The data Block Start

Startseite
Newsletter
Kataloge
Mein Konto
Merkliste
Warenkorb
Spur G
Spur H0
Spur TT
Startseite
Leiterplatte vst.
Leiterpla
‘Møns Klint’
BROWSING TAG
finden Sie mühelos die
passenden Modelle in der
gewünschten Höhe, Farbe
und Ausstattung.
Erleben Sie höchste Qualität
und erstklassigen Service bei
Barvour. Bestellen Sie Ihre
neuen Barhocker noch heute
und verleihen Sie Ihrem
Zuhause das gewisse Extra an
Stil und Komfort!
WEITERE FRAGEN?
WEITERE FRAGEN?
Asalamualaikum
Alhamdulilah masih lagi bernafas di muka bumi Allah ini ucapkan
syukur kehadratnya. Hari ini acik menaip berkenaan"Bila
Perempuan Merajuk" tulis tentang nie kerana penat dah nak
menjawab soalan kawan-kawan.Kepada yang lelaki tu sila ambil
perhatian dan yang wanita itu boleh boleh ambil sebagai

The data Block End
The data Block Start

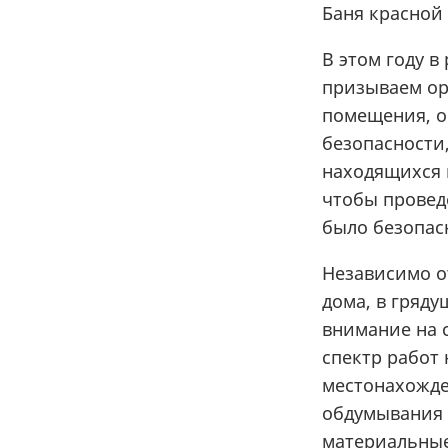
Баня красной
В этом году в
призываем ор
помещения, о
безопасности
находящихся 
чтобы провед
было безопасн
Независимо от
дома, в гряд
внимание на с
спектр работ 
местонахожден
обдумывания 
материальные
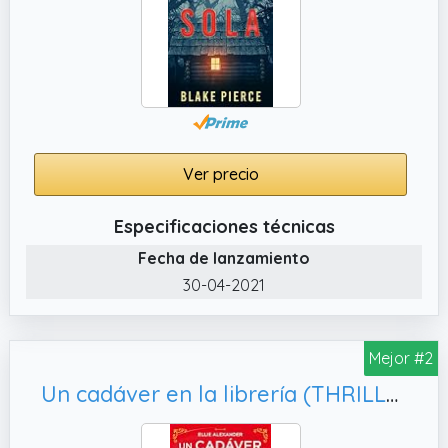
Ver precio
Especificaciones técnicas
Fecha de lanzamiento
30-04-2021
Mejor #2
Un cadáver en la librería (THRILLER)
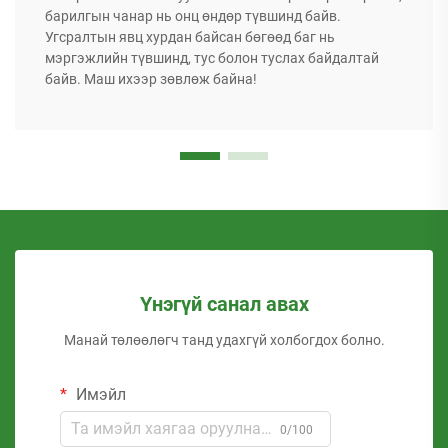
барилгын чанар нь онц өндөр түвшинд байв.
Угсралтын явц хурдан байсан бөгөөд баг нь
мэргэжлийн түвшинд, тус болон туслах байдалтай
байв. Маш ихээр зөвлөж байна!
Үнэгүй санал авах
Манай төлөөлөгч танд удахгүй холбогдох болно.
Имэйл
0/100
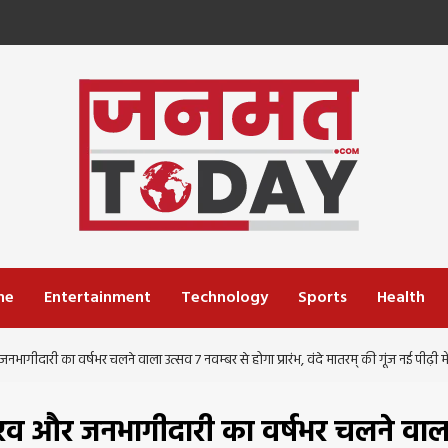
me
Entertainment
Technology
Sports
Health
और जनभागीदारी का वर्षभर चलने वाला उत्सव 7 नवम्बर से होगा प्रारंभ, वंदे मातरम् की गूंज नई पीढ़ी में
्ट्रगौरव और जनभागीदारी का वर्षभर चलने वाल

The data Block End

Pull every line containing "байв" out of the data above.

** Solution for this problem **
барилгын чанар нь онц өндөр түвшинд байв.
байв. Маш ихээр зөвлөж байна!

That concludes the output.